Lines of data
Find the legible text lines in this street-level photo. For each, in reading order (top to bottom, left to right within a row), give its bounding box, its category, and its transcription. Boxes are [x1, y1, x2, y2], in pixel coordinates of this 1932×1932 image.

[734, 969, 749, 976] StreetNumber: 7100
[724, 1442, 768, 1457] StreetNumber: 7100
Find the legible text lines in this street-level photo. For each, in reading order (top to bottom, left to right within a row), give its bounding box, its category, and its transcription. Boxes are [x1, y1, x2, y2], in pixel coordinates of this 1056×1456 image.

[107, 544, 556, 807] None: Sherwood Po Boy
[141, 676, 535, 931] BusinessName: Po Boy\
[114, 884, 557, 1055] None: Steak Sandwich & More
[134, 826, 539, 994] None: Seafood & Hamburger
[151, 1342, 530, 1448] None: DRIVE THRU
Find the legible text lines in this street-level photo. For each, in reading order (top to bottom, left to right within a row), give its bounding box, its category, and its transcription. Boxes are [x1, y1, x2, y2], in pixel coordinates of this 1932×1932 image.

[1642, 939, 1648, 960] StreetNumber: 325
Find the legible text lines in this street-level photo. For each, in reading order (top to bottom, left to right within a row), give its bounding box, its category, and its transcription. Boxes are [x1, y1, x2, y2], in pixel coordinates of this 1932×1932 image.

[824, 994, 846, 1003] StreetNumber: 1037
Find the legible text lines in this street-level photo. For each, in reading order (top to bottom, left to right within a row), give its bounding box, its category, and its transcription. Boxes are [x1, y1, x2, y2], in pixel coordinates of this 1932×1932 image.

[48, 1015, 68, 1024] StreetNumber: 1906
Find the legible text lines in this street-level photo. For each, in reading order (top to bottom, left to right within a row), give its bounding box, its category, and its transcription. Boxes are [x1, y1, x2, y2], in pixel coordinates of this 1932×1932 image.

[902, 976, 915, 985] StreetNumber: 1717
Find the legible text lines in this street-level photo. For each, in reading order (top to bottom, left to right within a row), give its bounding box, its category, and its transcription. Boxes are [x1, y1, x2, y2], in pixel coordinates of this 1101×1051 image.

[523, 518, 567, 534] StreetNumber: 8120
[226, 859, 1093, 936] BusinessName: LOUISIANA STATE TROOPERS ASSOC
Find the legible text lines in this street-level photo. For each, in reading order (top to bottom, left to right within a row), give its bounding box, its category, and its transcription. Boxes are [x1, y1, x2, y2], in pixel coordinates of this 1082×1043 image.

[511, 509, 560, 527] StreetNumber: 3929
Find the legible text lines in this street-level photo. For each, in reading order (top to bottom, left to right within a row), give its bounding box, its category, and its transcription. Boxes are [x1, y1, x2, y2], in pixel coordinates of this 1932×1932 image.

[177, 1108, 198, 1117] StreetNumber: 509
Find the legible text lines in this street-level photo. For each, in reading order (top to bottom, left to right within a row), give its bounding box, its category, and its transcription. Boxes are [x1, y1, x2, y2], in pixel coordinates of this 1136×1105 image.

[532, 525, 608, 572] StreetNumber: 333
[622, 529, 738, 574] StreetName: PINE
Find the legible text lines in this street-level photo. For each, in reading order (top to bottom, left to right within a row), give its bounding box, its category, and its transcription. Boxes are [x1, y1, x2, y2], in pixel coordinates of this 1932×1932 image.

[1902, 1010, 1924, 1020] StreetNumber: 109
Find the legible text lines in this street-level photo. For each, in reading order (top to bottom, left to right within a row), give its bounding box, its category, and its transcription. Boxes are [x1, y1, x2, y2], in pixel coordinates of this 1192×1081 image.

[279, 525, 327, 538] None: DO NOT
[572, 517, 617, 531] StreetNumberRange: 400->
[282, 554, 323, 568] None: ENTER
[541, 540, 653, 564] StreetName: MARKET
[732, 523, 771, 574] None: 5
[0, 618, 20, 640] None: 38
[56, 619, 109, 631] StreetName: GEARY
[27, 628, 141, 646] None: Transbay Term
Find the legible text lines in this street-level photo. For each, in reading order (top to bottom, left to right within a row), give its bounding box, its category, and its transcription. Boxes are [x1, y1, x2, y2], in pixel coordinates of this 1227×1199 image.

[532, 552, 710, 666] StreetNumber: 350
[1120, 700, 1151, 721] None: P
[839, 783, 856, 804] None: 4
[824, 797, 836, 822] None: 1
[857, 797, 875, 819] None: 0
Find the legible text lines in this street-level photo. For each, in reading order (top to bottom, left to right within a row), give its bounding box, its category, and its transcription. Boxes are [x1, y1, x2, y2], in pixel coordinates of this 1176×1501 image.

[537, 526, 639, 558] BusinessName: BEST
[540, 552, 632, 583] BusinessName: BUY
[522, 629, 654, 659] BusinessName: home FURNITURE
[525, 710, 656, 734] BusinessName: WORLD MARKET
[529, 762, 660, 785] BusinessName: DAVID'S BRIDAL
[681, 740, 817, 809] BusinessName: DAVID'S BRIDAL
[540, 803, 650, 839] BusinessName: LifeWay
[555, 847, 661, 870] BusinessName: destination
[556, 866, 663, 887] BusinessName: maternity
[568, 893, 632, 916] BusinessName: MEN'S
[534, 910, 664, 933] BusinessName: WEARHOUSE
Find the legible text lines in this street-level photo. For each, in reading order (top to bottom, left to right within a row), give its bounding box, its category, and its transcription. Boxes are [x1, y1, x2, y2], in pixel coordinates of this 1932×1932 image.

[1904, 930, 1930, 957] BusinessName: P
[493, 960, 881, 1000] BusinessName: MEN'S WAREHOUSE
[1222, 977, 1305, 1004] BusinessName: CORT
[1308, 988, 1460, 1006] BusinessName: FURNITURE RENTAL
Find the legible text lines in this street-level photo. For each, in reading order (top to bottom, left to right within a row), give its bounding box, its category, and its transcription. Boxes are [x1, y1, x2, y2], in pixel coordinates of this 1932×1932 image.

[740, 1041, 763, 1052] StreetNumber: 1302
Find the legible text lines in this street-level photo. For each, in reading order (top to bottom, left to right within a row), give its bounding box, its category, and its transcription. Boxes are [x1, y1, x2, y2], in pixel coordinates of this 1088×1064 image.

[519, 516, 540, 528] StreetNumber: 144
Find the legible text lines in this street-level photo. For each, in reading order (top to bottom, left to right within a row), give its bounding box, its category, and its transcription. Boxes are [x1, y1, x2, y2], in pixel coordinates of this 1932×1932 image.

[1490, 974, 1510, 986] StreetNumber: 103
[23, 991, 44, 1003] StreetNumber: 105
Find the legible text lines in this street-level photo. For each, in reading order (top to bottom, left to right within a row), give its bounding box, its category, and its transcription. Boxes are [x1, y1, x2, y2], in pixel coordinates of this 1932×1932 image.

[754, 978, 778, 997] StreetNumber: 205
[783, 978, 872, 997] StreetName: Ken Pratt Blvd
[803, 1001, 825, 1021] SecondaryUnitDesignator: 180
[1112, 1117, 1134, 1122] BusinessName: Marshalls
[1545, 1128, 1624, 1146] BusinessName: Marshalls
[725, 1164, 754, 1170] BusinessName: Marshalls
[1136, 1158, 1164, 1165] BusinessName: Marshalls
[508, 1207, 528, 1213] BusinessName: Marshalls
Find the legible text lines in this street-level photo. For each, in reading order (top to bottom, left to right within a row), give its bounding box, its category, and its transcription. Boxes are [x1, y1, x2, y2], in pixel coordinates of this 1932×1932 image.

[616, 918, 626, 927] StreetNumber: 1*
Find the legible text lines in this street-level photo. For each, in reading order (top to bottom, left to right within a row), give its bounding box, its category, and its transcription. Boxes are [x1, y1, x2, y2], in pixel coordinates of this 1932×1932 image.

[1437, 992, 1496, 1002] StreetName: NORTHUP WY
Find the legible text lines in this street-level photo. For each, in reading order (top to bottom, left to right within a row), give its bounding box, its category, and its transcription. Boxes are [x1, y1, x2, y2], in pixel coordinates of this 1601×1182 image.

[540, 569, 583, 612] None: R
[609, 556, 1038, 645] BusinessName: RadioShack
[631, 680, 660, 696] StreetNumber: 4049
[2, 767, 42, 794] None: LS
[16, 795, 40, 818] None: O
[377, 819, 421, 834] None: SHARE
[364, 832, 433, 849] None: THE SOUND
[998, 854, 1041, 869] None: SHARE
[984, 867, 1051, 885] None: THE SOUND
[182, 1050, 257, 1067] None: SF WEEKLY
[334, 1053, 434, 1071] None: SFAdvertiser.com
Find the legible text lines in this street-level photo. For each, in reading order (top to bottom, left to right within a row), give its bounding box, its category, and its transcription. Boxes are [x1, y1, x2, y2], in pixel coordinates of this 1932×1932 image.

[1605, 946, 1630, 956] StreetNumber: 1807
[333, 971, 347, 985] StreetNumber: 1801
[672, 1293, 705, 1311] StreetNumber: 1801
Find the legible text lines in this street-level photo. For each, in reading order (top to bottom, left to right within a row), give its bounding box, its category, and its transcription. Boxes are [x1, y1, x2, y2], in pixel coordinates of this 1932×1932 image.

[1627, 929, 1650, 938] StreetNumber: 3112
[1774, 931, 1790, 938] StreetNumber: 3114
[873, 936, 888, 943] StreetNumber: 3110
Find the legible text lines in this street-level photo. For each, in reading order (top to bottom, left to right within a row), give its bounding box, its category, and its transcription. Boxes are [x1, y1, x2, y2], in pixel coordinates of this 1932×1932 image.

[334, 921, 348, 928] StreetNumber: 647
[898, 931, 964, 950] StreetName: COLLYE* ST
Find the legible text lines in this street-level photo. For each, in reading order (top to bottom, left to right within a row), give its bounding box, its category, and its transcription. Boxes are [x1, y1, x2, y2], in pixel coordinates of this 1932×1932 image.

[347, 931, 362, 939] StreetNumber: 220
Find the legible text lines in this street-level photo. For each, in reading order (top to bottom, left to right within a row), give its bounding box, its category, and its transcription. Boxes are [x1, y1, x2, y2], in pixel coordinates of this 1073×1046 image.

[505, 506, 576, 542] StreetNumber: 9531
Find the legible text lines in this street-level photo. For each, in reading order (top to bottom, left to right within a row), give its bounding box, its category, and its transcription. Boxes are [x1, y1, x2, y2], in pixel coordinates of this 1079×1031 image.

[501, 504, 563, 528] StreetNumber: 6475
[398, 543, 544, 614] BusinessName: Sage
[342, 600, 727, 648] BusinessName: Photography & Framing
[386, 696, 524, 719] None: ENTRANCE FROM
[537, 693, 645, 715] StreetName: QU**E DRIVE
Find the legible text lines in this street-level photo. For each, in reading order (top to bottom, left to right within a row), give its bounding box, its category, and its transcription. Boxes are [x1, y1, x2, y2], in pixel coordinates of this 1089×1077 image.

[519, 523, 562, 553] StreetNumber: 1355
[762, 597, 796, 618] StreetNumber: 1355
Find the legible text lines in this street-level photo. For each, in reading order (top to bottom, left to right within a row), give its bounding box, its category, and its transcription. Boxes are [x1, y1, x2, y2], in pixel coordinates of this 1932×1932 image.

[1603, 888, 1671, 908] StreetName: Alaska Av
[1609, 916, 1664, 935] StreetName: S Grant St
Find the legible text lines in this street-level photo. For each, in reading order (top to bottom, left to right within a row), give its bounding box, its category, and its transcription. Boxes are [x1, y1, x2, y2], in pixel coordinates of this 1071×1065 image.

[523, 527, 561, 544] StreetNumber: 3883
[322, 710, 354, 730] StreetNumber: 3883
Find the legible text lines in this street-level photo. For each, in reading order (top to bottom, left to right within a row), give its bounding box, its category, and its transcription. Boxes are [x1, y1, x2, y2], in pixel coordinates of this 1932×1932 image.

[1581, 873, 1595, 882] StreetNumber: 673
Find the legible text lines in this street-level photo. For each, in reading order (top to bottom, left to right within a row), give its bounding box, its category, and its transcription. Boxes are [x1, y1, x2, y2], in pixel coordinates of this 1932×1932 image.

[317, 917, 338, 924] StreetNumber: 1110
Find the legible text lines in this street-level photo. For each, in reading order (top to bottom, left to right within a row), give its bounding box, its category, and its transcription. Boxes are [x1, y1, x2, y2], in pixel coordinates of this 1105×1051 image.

= Your instructions =
Put the lines of the listing above into a JSON list of strings, one string per line and blank lines omitted, starting at the line that contains "this 1089×1077 image." and ending at the line that contains "[1609, 916, 1664, 935] StreetName: S Grant St".

= Completed task =
[
  "Find the legible text lines in this street-level photo. For each, in reading order (top to bottom, left to right within a row), give its bounding box, its category, and its transcription. Boxes are [x1, y1, x2, y2], in pixel coordinates of this 1089×1077 image.",
  "[519, 523, 562, 553] StreetNumber: 1355",
  "[762, 597, 796, 618] StreetNumber: 1355",
  "Find the legible text lines in this street-level photo. For each, in reading order (top to bottom, left to right within a row), give its bounding box, its category, and its transcription. Boxes are [x1, y1, x2, y2], in pixel coordinates of this 1932×1932 image.",
  "[1603, 888, 1671, 908] StreetName: Alaska Av",
  "[1609, 916, 1664, 935] StreetName: S Grant St"
]